Many workers are reluctant to join unions or challenge redundancy decisions, in spite of their legal rights, because of fears about job security and future employment opportunities. However, some legal challenges have resulted in conciliation meetings between sacked employees and company managements, FITE claimed.
In May this year, the Hyderabad city labor department asked Cognizant to retain eight laid-off employees and hold one-on-one discussions to resolve performances issues cited by the company as reasons for the lay-offs. The employees had filed petitions with the department complaining of forced resignations.
Manjunath Kumar, 42, a software engineer who has worked at Wipro for seven years, claimed he is under pressure to resign. "They threatened me that if I refused to resign, I'll not receive any compensation," he said. Kumar did not succumb to pressure, but is now on medical leave.
Wipro said that it undertakes rigorous performance appraisals on a regular basis, which "may also lead to the separation of some employees from the company."
In June, the National Association of Software and Services Companies (Nasscom), an industry organization, forecast that the growth of the software-services industry would slow because of technological changes and regulatory uncertainties in key international markets, including tightening immigration rules in the U.S. and the U.K.'s planned departure from the European Union.
But Rajesh said managements were also trying to increase margins by hiring "freshers" at lower salaries than existing staff. "The bulk of people laid off have between eight and 18 years of experience," he said. Dhiman Sau, a KITU official, also said lay-offs were primarily intended to cut costs.
However, Nasscom insists that "workforce realignment" is essential for companies to remain competitive in international markets. "It needs to be appreciated that such workforce realignment is a normal part of the internal process of companies based on their operational imperatives," Nasscom said in a statement on May 12.
V. Balakrishnan, a former chief financial officer of Infosys, one of India's biggest technology companies, said that a 5% a year lay-off rate for under-performing staff was normal for the industry. "Other than that, I don't see any big job loss happening in the industry," he said. Balakrishnan said unions had never succeeded in the industry, adding that previous attempts at unionization had fallen flat mainly because of a high employee turnover rate.

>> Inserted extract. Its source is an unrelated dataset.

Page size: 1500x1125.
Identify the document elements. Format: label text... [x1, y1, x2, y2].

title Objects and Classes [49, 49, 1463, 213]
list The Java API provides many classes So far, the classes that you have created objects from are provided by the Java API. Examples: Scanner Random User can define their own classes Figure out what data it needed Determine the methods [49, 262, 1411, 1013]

Trade unions say there are other reasons for the low rate of union penetration, including a decline in the size of the public sector and a decrease in permanent employment, which is being replaced by contract workers. Group negotiations have not become established in the private sector, except in the coal and ports industries, according to D.D. Ramanandan, general secretary of the CITU-affiliated All India Coal Workers Federation.
Priyank Kharge, Karnataka's IT, bio-technology and tourism minister, said: "IT lay-offs are a cause for concern. We're looking at how we can help both employees and employer." He added, however, that the government could not take sides.
"It's the job of the government to create employment, and also ensure future investments by providing a conducive environment to companies. I have a very difficult job to do, so I am trying my best to see how I can bridge the gap," he said.
Karthik Shekhar, an independent IT consultant who made one of the first attempts to unionize IT and related services professionals in India, said that trade unions should try to anticipate changes in the industry and encourage their members to reskill and adapt to changing job demands.
Karnataka will hold state elections next year, but trade unions are not a factor in party calculations, in part because many workers hail from other states. However, Prakash Karat, leader of the opposition Communist Party of India (Marxist), said IT unions could achieve political importance if they gain momentum.